» ABOUT THIS TASK
Your answer should consist of the lines holding "casing", copied from the material below.

» DATASET EXTRACT
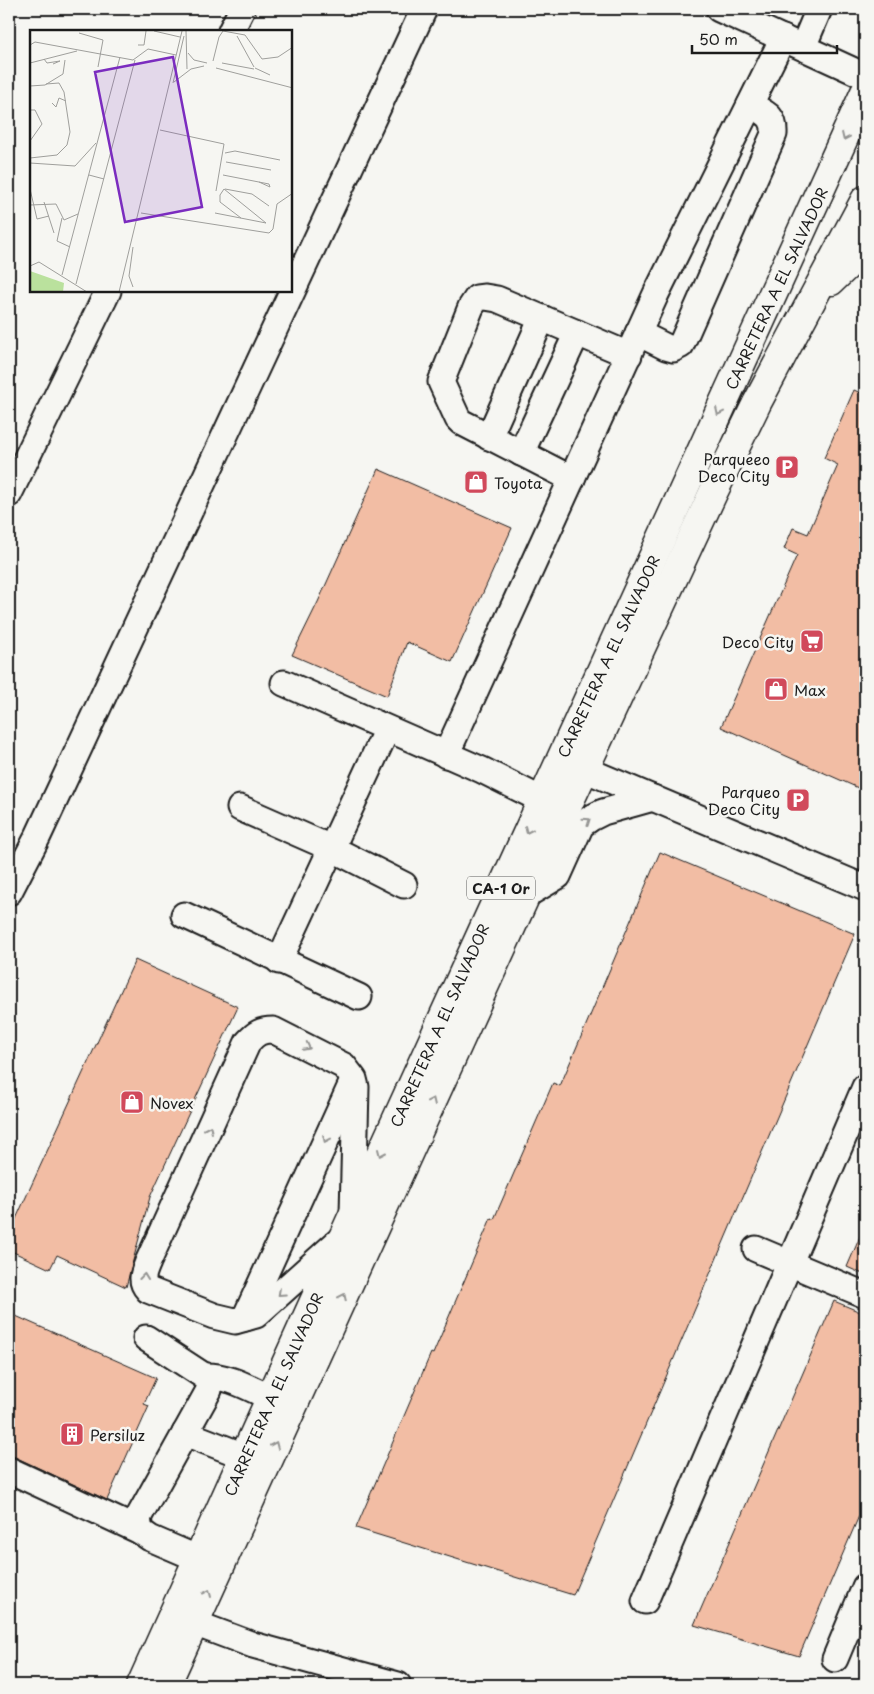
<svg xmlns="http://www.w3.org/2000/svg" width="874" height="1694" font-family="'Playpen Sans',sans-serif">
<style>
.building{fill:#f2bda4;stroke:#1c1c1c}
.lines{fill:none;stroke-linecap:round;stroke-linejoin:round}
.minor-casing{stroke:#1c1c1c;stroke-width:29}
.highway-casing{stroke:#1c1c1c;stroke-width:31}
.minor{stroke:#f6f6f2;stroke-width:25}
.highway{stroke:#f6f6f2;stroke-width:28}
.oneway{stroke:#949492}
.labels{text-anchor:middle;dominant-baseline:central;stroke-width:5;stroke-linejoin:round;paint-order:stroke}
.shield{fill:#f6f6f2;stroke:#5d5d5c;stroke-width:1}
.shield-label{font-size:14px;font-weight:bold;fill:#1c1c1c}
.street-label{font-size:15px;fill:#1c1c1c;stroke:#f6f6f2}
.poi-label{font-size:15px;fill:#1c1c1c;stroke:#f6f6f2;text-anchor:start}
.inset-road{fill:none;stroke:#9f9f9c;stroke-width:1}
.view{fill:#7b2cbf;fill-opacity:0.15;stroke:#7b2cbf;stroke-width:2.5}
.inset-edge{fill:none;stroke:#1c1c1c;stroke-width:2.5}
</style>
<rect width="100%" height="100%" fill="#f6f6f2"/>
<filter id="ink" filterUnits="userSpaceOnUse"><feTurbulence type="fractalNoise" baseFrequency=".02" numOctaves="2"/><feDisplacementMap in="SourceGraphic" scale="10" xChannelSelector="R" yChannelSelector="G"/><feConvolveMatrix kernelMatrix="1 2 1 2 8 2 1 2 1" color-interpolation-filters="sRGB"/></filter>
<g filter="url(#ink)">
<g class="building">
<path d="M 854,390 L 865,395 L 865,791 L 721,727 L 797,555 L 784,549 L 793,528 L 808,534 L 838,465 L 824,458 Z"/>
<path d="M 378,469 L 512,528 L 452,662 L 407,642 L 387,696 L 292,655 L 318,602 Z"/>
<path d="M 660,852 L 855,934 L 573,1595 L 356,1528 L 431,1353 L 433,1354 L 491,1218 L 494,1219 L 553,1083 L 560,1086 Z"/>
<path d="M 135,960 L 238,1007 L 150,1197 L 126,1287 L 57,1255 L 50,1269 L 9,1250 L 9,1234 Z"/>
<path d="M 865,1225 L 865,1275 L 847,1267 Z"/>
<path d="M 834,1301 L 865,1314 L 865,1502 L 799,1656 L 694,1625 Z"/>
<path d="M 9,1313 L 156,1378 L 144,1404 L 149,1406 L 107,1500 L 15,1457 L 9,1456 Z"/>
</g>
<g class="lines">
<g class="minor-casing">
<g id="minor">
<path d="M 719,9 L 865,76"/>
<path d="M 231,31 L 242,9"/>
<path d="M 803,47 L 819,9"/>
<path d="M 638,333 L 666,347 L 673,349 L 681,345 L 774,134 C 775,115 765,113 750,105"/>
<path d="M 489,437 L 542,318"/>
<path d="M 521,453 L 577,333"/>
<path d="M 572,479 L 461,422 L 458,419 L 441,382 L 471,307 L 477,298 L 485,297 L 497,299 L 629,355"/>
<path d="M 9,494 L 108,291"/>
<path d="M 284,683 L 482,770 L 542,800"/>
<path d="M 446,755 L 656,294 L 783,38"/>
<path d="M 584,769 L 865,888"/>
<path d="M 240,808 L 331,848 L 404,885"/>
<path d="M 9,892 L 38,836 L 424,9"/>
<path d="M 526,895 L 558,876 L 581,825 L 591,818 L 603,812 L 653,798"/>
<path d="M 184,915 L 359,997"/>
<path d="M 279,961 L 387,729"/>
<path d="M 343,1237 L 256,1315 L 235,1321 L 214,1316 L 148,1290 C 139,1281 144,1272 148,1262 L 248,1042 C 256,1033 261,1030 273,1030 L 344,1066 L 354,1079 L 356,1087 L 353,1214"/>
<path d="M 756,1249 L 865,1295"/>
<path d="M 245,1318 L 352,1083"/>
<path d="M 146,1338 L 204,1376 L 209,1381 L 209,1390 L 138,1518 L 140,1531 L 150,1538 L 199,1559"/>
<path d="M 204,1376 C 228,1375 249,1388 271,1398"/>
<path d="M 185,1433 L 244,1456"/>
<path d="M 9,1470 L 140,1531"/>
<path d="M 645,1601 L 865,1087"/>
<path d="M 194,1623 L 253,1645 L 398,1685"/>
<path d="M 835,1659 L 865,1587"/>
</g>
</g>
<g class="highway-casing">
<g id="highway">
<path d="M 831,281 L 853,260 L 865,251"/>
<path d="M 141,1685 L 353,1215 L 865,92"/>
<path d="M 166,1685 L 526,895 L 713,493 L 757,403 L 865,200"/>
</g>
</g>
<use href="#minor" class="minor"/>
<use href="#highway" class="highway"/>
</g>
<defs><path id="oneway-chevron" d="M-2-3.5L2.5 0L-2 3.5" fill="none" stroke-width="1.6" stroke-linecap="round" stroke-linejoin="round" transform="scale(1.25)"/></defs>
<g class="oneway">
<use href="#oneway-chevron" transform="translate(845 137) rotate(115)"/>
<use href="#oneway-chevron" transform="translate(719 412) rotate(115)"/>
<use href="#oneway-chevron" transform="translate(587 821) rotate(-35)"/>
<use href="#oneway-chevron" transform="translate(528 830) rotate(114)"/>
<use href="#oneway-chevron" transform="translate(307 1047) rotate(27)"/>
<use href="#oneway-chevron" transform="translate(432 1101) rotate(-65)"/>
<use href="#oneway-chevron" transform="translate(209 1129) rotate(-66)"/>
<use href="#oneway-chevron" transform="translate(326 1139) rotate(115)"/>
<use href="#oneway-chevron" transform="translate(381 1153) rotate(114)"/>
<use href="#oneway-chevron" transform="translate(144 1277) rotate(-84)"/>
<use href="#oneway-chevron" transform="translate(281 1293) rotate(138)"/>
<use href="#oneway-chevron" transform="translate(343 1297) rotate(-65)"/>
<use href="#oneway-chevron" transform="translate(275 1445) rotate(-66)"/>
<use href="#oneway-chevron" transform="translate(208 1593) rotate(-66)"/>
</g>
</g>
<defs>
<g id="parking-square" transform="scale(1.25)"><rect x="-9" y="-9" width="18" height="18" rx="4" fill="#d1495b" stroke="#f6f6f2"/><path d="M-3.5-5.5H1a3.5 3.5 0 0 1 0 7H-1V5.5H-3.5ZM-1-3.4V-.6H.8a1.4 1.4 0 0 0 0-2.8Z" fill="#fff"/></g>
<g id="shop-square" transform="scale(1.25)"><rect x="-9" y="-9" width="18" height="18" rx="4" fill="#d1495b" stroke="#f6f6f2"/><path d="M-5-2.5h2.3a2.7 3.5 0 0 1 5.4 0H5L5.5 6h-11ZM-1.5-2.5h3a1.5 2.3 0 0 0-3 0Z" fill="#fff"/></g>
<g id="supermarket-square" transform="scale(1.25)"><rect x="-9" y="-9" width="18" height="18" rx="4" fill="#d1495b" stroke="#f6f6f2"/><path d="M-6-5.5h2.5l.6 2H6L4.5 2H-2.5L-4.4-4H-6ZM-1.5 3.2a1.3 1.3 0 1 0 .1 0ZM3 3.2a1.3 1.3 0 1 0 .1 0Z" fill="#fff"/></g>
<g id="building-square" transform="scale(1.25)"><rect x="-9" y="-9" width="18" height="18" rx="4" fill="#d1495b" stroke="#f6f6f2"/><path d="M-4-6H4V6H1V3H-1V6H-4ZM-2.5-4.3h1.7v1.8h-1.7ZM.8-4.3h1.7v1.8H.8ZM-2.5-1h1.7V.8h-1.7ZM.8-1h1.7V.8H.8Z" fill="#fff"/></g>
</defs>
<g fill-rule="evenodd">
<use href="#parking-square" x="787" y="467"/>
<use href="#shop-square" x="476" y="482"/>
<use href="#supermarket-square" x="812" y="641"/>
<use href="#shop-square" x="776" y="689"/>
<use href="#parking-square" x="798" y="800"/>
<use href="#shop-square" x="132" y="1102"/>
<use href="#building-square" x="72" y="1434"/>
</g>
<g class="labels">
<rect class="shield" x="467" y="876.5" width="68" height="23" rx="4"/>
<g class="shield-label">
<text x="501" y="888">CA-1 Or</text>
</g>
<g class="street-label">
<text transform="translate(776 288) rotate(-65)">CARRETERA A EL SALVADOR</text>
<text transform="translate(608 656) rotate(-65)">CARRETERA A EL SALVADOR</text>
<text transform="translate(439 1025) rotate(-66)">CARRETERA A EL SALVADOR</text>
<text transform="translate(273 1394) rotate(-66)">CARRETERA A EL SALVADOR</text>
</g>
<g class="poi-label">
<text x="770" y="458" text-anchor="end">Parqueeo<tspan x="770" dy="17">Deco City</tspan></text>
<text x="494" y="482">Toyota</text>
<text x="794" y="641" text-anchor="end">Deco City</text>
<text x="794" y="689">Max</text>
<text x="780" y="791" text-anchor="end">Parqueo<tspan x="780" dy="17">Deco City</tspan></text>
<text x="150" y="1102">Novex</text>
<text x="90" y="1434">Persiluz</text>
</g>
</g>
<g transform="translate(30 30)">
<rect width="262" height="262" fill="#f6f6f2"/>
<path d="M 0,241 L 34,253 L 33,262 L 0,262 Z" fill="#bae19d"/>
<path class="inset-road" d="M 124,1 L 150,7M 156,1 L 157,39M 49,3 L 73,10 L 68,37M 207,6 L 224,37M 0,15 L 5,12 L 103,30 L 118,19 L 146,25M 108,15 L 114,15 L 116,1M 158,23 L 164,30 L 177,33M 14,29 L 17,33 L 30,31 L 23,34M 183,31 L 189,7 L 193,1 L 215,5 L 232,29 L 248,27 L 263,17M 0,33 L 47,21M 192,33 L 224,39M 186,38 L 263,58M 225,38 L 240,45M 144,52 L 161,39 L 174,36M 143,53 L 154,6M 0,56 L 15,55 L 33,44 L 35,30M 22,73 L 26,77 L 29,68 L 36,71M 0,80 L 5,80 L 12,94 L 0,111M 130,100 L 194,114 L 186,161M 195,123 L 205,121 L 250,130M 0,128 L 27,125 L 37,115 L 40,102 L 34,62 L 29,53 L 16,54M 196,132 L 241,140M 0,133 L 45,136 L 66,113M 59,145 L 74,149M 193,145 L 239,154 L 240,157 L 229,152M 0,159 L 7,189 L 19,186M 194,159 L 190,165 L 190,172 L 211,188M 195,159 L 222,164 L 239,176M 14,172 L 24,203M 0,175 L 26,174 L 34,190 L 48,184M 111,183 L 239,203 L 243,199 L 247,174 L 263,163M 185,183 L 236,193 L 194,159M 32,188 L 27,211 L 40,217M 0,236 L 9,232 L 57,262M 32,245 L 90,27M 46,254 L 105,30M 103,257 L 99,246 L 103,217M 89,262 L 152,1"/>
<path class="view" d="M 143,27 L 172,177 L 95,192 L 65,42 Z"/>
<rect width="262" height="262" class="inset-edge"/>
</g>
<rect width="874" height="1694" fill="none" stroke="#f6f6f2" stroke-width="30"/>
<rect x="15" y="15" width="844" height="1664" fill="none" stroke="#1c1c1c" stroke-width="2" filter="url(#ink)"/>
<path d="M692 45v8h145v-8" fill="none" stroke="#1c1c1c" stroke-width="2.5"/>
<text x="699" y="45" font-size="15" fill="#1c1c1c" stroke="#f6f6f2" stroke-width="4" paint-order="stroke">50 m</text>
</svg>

» SOLVED PROBLEM
.minor-casing{stroke:#1c1c1c;stroke-width:29}
.highway-casing{stroke:#1c1c1c;stroke-width:31}
<g class="minor-casing">
<g class="highway-casing">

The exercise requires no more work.